Kubota T, Kamada S, Tsuzuki H, Tei A, Saito M
Nihon Sanka Fujinka Gakkai Zasshi. 1987 Jul;39(7):1108-14.
The purpose of this study is to investigate the neuroendocrinological control mechanism of prolactin (PRL) acting on the hypothalamo-pituitary axis during early puerperium. The puerperal women consisted of three groups: the breast-feeding group (n = 39), the bromocriptine (BRC)-treated group (5 mg/day, n = 17) and naloxone-treated group (1 mg iv, n = 16). In each group, 10 mg metoclopramide (MCP), 500 micrograms TRH or 400 mg cimetidine was given intravenously. 1) The plasma PRL levels increased significantly after the injection of MCP, TRH and cimetidine. The peak values of delta PRL levels were 447.0 +/- 62.3 ng/ml after MCP, 278.3 +/- 65.1 ng/ml after TRH and 86.5 +/- 27.3 ng/ml after cimetidine. 2) This PRL increase after the injection of MCP and cimetidine was suppressed significantly by pretreatment with BRC. However, the PRL increase after TRH was not suppressed by pretreatment with BRC. 3) Naloxone had no significant effect on PRL response to MCP and TRH, since the plasma PRL levels rose significantly after the injection of MCP and TRH in the naloxone-treated group. These results revealed that there were different mechanisms of PRL release in MCP and TRH. Furthermore, the PRL releasing mechanism was influenced by histamine H2-receptor, but was not influenced by opioid peptide in early puerperium.

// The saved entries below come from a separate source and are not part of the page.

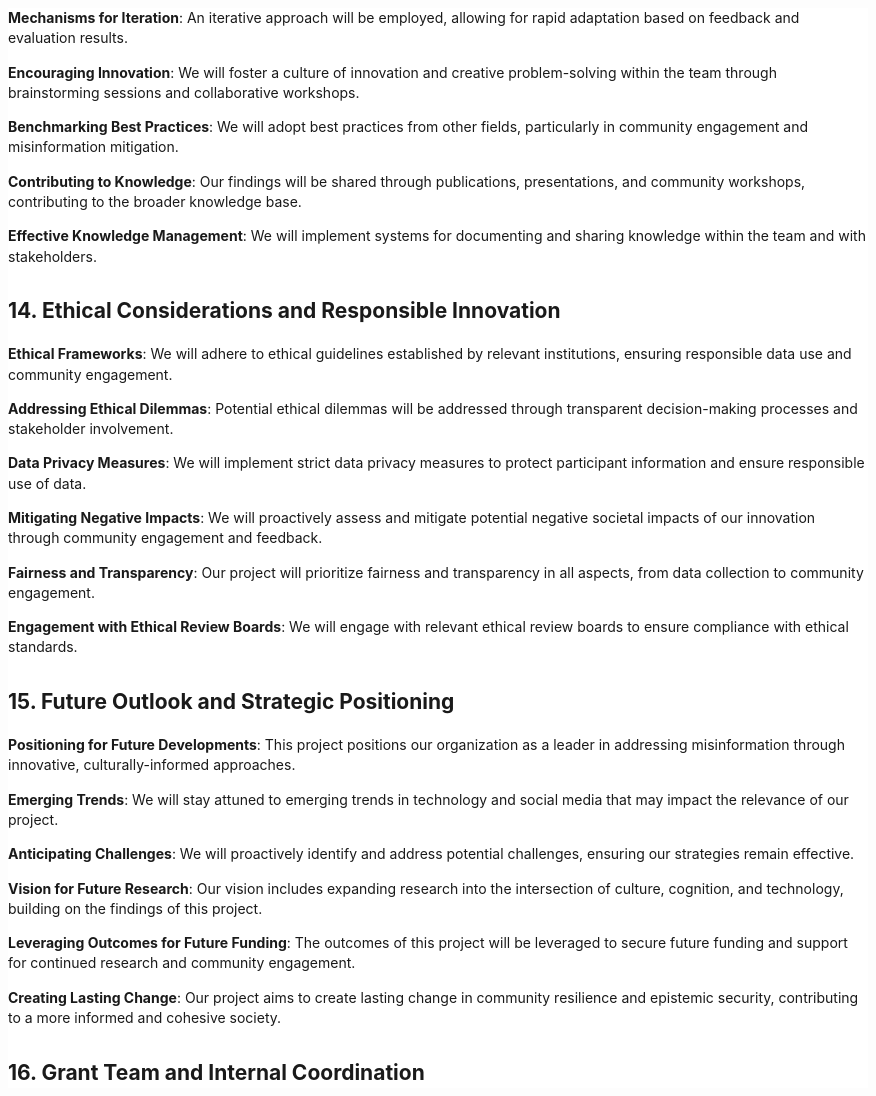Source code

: **Mechanisms for Iteration**: An iterative approach will be employed, allowing for rapid adaptation based on feedback and evaluation results.

**Encouraging Innovation**: We will foster a culture of innovation and creative problem-solving within the team through brainstorming sessions and collaborative workshops.

**Benchmarking Best Practices**: We will adopt best practices from other fields, particularly in community engagement and misinformation mitigation.

**Contributing to Knowledge**: Our findings will be shared through publications, presentations, and community workshops, contributing to the broader knowledge base.

**Effective Knowledge Management**: We will implement systems for documenting and sharing knowledge within the team and with stakeholders.

## 14. Ethical Considerations and Responsible Innovation

**Ethical Frameworks**: We will adhere to ethical guidelines established by relevant institutions, ensuring responsible data use and community engagement.

**Addressing Ethical Dilemmas**: Potential ethical dilemmas will be addressed through transparent decision-making processes and stakeholder involvement.

**Data Privacy Measures**: We will implement strict data privacy measures to protect participant information and ensure responsible use of data.

**Mitigating Negative Impacts**: We will proactively assess and mitigate potential negative societal impacts of our innovation through community engagement and feedback.

**Fairness and Transparency**: Our project will prioritize fairness and transparency in all aspects, from data collection to community engagement.

**Engagement with Ethical Review Boards**: We will engage with relevant ethical review boards to ensure compliance with ethical standards.

## 15. Future Outlook and Strategic Positioning

**Positioning for Future Developments**: This project positions our organization as a leader in addressing misinformation through innovative, culturally-informed approaches.

**Emerging Trends**: We will stay attuned to emerging trends in technology and social media that may impact the relevance of our project.

**Anticipating Challenges**: We will proactively identify and address potential challenges, ensuring our strategies remain effective.

**Vision for Future Research**: Our vision includes expanding research into the intersection of culture, cognition, and technology, building on the findings of this project.

**Leveraging Outcomes for Future Funding**: The outcomes of this project will be leveraged to secure future funding and support for continued research and community engagement.

**Creating Lasting Change**: Our project aims to create lasting change in community resilience and epistemic security, contributing to a more informed and cohesive society.

## 16. Grant Team and Internal Coordination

本研究旨在探讨产褥早期泌乳素(PRL)作用于下丘脑 - 垂体轴的神经内分泌控制机制。产褥期妇女分为三组:母乳喂养组(n = 39)、溴隐亭(BRC)治疗组(5mg/天,n = 17)和纳洛酮治疗组(静脉注射1mg,n = 16)。每组均静脉注射10mg甲氧氯普胺(MCP)、500μg促甲状腺激素释放激素(TRH)或400mg西咪替丁。1)注射MCP、TRH和西咪替丁后,血浆PRL水平显著升高。注射MCP后PRL增量的峰值为447.0±62.3ng/ml,注射TRH后为278.3±65.1ng/ml,注射西咪替丁后为86.5±27.3ng/ml。2)BRC预处理可显著抑制注射MCP和西咪替丁后PRL的升高。然而,BRC预处理不能抑制注射TRH后PRL的升高。3)纳洛酮对PRL对MCP和TRH的反应无显著影响,因为纳洛酮治疗组注射MCP和TRH后血浆PRL水平显著升高。这些结果表明,MCP和TRH引起PRL释放的机制不同。此外,在产褥早期,PRL释放机制受组胺H2受体影响,但不受阿片肽影响。